Quality Score Factors
Quality score is an especially important component of your ad rank computation in Google. It shows you an estimate of how relevant your ads, keywords, and landing page are to a person who sees your ad. This score is scaled from 1 to 10, with 1 being the lowest and 10 being the best.
Higher Quality Scores typically lead to lower costs and better ad positions. You can only view your Quality Score at the keyword report.
What influences Quality Score?
Landing Page Experience - Estimates how relevant and useful your landing page is to people who click your ad. It considers factors such as how well your landing page content matches a person’s search term, and how easy it is for people to navigate your page.
Expected CTR – Do not confuse this with your click-through rate. Expected CTR refers to how likely it is that your ad will be clicked when shown. In other words, this is kind of a normalised percentage. This score is based on the past clickthrough performance of your ads. The effects of ad position, and other factors that affect the visibility of your ad, such as extensions are excluded.
Ad Relevance - Measures how closely your keyword matches the message in your ads. A below average score may mean that your ads are too general or specific to answer the user’s query, or that this keyword isn’t relevant to your business.
How to check Quality Score?
Click on ‘Keywords’ then ‘Search Keywords’.
Next, Click ‘COLUMNS’ AND ‘Modify columns’.
Scroll down and click ‘Quality score’.
Check the ‘Quality Score’ boxes then click ‘APPLY’.
You can now see the Quality Score and historical Quality Score.
If you examine the factors that contribute to Quality score (Landing Page Experience + Expected CTR + Ad Relevance), they are inter-related. It’s intelligible that with a high ad relevance, it will result in a higher expected CTR. That’s half the battle won; the final part is the landing page experience.
If you have good keywords that are targeted, and you write ads that are relevant, and after the click-through, the landing page has been positive, it will positively affect your Qualify Score. As an analogy, Quality Score is like a reflection of the entire customer journey of a search ads user; whether the user experience has been positive or not.
Optimising Quality Score
Group keywords that trigger the same ad(s) and landing page into the same ad group. This ensures that the ads, landing page and keywords are all closely related which translates to better relevance.

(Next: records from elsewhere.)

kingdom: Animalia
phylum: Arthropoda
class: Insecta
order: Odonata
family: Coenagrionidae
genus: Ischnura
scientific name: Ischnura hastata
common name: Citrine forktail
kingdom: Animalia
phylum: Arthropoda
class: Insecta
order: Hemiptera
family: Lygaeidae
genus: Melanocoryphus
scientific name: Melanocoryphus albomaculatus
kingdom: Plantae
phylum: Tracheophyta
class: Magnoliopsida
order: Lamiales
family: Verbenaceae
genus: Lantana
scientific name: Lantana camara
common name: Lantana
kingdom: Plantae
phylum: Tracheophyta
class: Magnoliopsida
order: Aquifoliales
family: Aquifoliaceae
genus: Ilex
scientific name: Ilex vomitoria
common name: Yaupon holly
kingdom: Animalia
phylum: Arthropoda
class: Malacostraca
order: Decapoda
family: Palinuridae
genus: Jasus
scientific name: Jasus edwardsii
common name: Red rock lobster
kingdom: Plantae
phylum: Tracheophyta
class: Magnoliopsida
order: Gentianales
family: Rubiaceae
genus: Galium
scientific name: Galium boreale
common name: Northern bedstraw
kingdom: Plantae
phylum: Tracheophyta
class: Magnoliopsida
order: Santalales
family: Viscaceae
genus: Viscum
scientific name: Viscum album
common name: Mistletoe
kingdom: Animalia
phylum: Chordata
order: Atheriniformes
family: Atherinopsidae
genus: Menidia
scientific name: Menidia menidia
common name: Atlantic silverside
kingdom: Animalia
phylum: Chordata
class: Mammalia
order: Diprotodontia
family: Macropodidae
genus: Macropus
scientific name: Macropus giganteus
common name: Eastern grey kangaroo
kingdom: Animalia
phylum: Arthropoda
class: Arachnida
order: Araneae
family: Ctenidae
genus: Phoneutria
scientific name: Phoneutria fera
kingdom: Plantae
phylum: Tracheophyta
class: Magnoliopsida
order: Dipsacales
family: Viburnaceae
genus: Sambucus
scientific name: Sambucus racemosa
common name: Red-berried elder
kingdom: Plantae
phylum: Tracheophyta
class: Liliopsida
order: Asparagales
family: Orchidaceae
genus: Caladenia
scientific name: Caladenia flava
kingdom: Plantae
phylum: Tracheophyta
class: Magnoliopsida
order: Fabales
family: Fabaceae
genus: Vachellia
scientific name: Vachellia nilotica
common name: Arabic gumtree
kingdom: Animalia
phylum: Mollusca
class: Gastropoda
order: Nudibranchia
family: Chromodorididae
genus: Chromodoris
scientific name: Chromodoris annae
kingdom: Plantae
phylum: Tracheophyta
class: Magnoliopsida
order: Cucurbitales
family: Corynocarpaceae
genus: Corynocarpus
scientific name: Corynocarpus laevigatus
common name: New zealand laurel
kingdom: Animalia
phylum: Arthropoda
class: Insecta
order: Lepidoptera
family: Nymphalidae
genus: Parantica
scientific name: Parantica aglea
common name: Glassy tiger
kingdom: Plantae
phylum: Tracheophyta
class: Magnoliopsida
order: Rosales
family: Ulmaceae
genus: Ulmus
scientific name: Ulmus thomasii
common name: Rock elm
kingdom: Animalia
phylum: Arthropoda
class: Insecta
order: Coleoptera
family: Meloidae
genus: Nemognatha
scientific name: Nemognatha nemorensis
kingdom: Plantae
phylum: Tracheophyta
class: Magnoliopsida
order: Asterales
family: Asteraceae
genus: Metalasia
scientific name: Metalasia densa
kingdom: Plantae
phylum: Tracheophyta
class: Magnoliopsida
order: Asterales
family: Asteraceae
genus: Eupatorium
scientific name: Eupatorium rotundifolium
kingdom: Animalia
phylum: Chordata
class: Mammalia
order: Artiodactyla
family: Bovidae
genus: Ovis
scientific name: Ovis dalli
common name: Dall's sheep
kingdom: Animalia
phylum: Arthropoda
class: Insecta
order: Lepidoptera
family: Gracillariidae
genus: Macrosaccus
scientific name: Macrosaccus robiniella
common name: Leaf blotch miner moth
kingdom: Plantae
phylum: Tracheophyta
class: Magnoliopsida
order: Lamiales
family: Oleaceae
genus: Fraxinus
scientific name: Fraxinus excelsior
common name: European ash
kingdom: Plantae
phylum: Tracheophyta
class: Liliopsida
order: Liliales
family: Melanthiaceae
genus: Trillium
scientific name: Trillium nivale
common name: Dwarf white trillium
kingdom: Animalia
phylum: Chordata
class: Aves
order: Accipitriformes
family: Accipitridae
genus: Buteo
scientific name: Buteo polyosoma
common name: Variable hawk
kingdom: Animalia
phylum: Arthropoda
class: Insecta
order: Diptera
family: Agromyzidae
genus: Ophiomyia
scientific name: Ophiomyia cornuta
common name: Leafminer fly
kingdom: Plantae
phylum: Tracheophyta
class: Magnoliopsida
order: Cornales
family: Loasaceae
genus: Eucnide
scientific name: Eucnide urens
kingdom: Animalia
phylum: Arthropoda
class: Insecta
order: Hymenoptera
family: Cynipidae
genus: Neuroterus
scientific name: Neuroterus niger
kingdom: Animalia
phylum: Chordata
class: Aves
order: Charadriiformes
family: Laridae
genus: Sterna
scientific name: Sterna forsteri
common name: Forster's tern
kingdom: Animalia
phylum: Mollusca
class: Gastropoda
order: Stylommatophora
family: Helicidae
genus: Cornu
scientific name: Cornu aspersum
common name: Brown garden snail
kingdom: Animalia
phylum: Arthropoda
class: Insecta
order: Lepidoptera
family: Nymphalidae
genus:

Improve relevance of advertisement to landing page – Example: Ads on “vegetarian catering” should land visitors on the “vegetarian catering” page, instead of “catering” homepage. The landing page should contain specific information on “vegetarian catering”, and do not send them to a generic catering page upon ad click.
Improve landing page’s user-experience – Make your landing page well-organised, include relevant and original content as well as keywords that trigger the ad in the content and make it prominent. Speed also plays a factor here; users hate slow pages and are more likely to abandon them. Not only does a quick loading page improve user experience, but it will also contribute to better conversions. A fast web hosting can help to improve the landing page user experience.
Transparency – Include information about you or your company, along with any related photos of yourself.
Ease of navigation – Include navigational menu to other pages with links or buttons that make the website easy to navigate around. Of course, you can also use a landing page, but make sure it is professional looking with your legal pages linked at the footer of your landing page. That includes your privacy policy, terms of use and contact information.
How can I increase my Quality Score?
Ensure your ad copy includes the keyword you bid for. Identify those ads with low click-through rate (CTR) then rewrite them with more curiosity-invoking and eye-catching headlines. Learn more in PPC Copywriting Tips.
Ensure your landing page is mobile friendly, fast loading, responds quickly to user interaction upon loading and visually stable. Leverage the Google Keyword Planner tool for semantic research to add more semantically related keywords in the landing page.
Organise your keywords and Ad Groups by themes, which will allow your ads, landing page and keywords be highly related and relevant.
What is the minimum Quality Score I need?
A Quality Score (QS) of 7/10 or higher is considered good. A lot depends on your strategy and goals. If (for whatever reason) you use a single landing page across multiple ad groups, you are bound to be slapped with a lower Quality Score. The question is how hard is the slap? If it is 5/10 in one ad group and 7/10 in another ad group – that is not too bad.
But if it is 2/10 in one ad group and 7/10 in another, you probably need a change of plan. Because the 2/10 QS will drag you down and you end up with a poor Ad Rank causing you to spend unnecessary money. If your QS falls below 3/10, you need a much higher maximum cost per click to hurdle over the Ad Rank threshold to even get your visibility. In this case, it’s better to use a separate landing page that is more relevant to that Ad Group.
It still depends on how well you understand your business and your target persona. There are many factors that come into play, and it is not always necessary to go by the book; but whether your business goals will be met.